A new poster suddenly appeared all over London. It had no caption, and represented simply the monstrously figure of a Eurasian soldier, three or four meters high, striding forward with an expressionless Mongolian face and enormous boots, a submarine gun pointed from his hip. From whatever angle you looked at the poster, the muzzle of the gun, magnified by the foreshortening, seemed to be pointed straight at you. The thing was plastered on every blank space on every wall, even outnumbering the portraits of Big Brother. (149)

The Two Minutes Hate is a time where people vent their anger and frustrations against the enemy so they do not think to rebel against the Party. As with any powerful government in history, the Party desires to, above all else, remain in complete control; those who are in a position of authority do not want to relinquish that position and become one of the controlled.
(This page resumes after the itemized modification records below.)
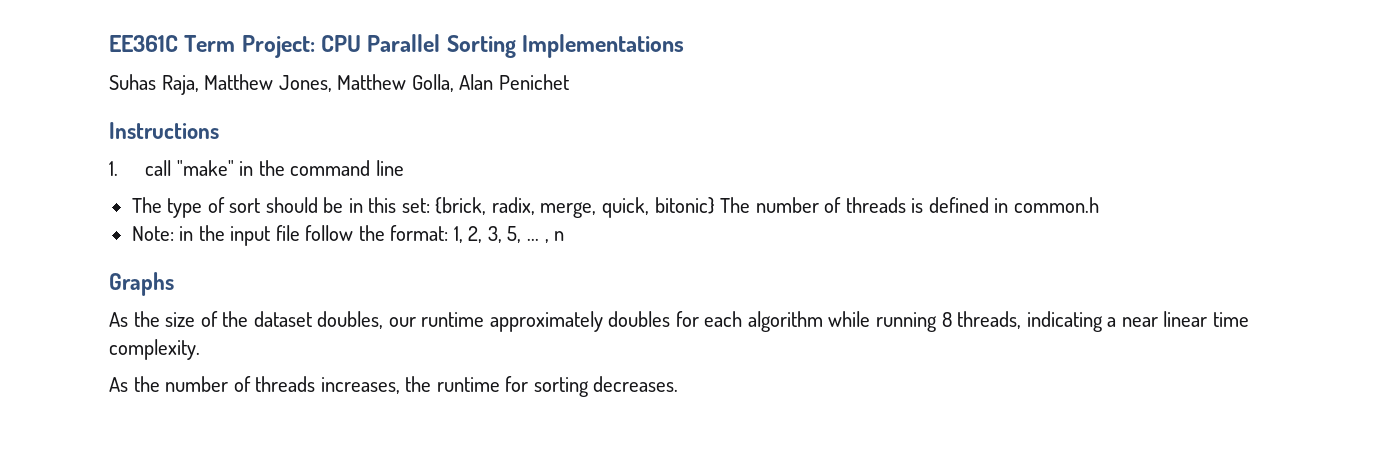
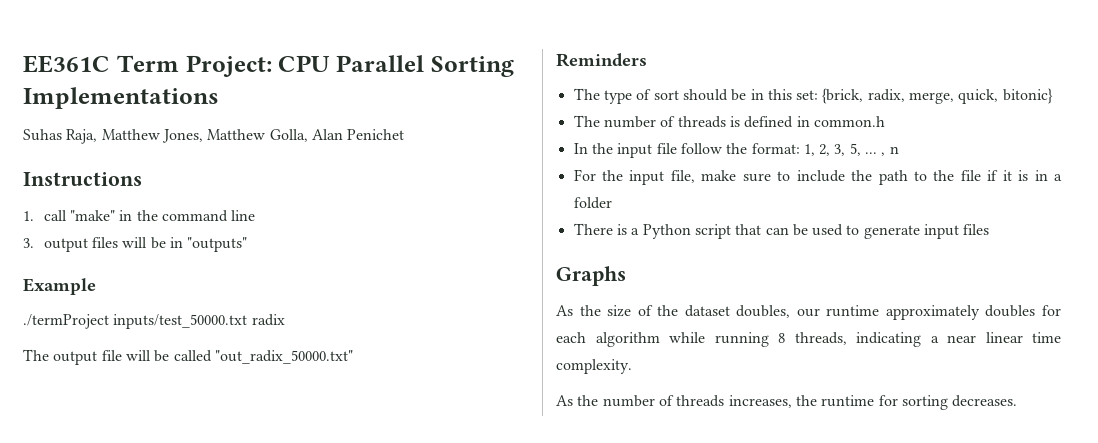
(404, 168) none -> [23,237,248,252] [23,278,96,295] [23,314,285,329] [23,349,353,365] [556,53,647,67] // 3. output files will be in "outputs" // Example // ./termProject inputs/test_50000.txt radix // The output file will be called "out_radix_50000.txt" // Reminders
(715, 205) none -> (1053, 96) //
[131,226,194,241] Note: in -> [573,143,588,154] In
(565, 236) none -> [573,169,1062,185] [573,197,612,209] [573,223,990,239] // For the input file, make sure to include the path to the file if it is in a folder // There is a Python script that can be used to generate input files

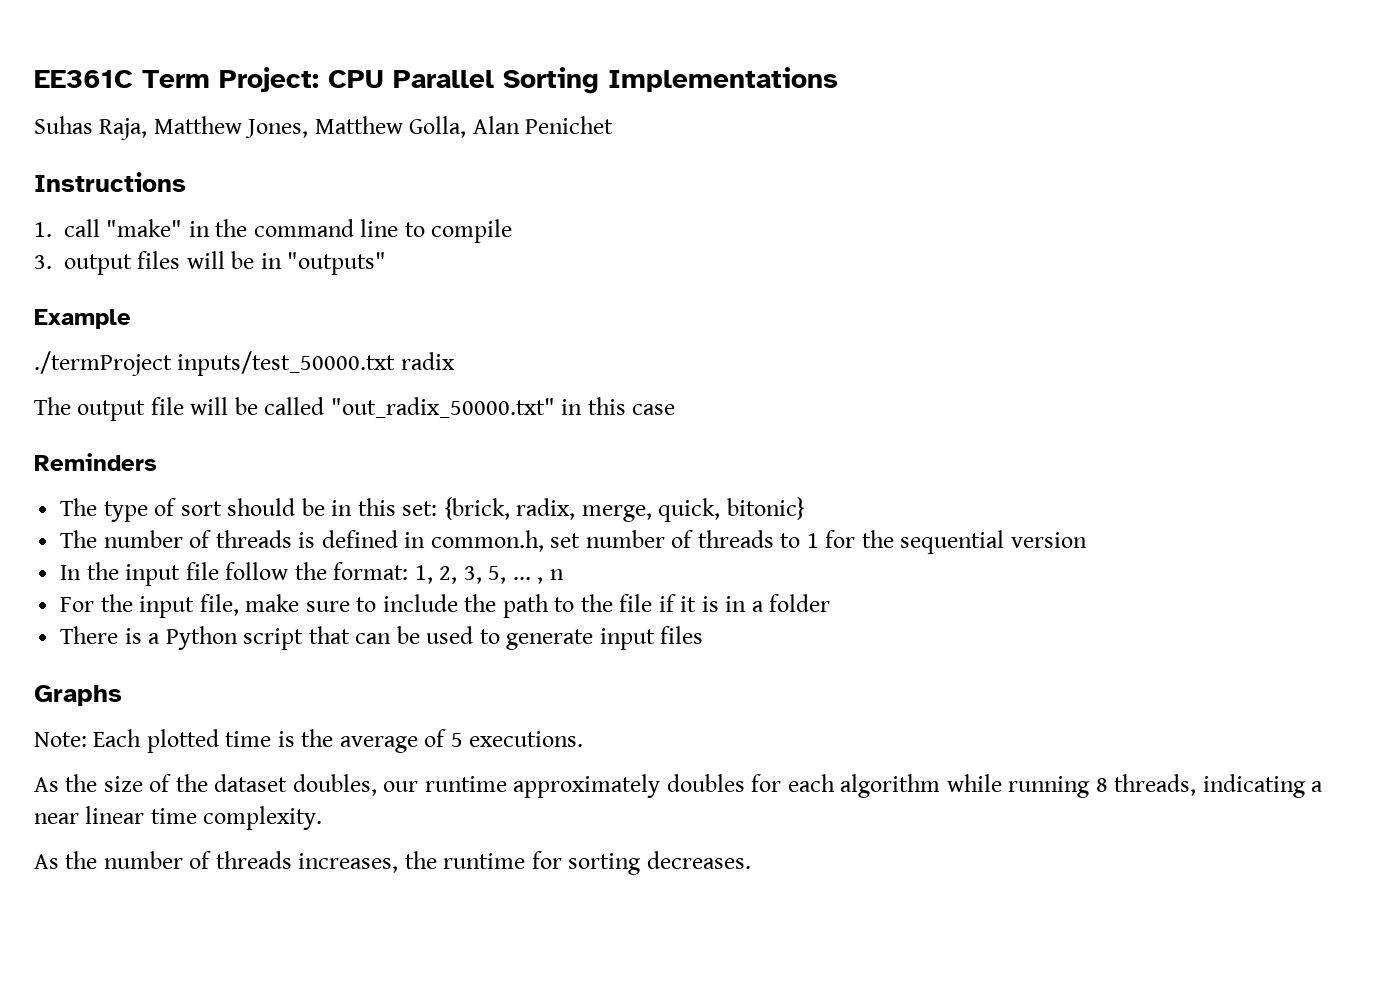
(256, 215) none -> [404,219,513,243] to compile
(353, 357) none -> [561,397,676,415] in this case
[813,116,885,127] common.h -> [430,530,1087,554] common.h, set number of threads to 1 for the sequential version
(626, 276) none -> [34,729,584,753] // Note: Each plotted time is the average of 5 executions.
In the United States, the right of freedom of speech is in place to protect the general public from the wrath of a censoring authority. However, this is not always the situation. The governments of many countries, such as China and North Korea, have full control over all forms of media, meaning they have full control of what information is released to the citizens and what information is kept under lock and key. Some governments even go as far as imprisoning or even killing those who dare to speak out against anything they feel is unjust. For example, in the Middle East and in Asia, where prisoners of conscience, as they are called, are wasting away in a jail cell for trying to put an end to injustice and bring about a better life for their fellow countrymen ("Individuals at Risk: Prisoners of Conscience). There is an old saying that suggests that history is written by the victors, and that is certainly true in years past and, in some places, still today. History often neglects to mention those who were tortured and the innocent people who were thrust into horrific situations, instead emphasizing the statistics that put the authors in a good light, even if they do not deserve it. For example, when discussing wars, people tend to gloss over the issues such as the innocent people, whose homes were destroyed, instead focusing solely on the outcome of the war and the battles that were triumphant. Often, the public is told what the government wants people to believe, even in a free nation such as the United States. Orwells 1984 establishes the negatives of extreme censorship, using Winstons career to illustrate censorship gone too far. He literally rewrites history in order to build up the Party so it seems like a supreme power. Orwell determines that one cannot know what the truth is and what the lies are when censorship is taken to the extreme. In 1984, he lists as one the Partys slogans to be, who controls the past controls the future: who controls the present controls the past. (Orwell, 35) This slogan is particularly pertinent to the idea of censorship because it illustrates the Partys nearly unlimited control over what is remembered and what is forever erased from memory.

Our world is becoming increasingly similar to the world described by Orwell. Torture, propaganda, and censorship are all commonly utilized by some governments to gain control over its people. But, is society really to the point of a total loss of individuality, as described in 1984? Perhaps not yet, but there is little doubt that the frightening world of Orwells novel is the direction in which society is currently hurtling towards. Unless something is done to prevent the complete takeover of an all-controlling government, one day, anyone who dares to take a stand may disappear. He would later reenter society declaring his undying love for Big Brother and unwaveringly asserting that two plus two is indeed, five.


"Individuals at Risk: Prisoners of Conscience." (2010): Web. 3 Dec 2010. .

Orwell, George. 1984. Reissue. USA: Penguin Group, 1950. Print.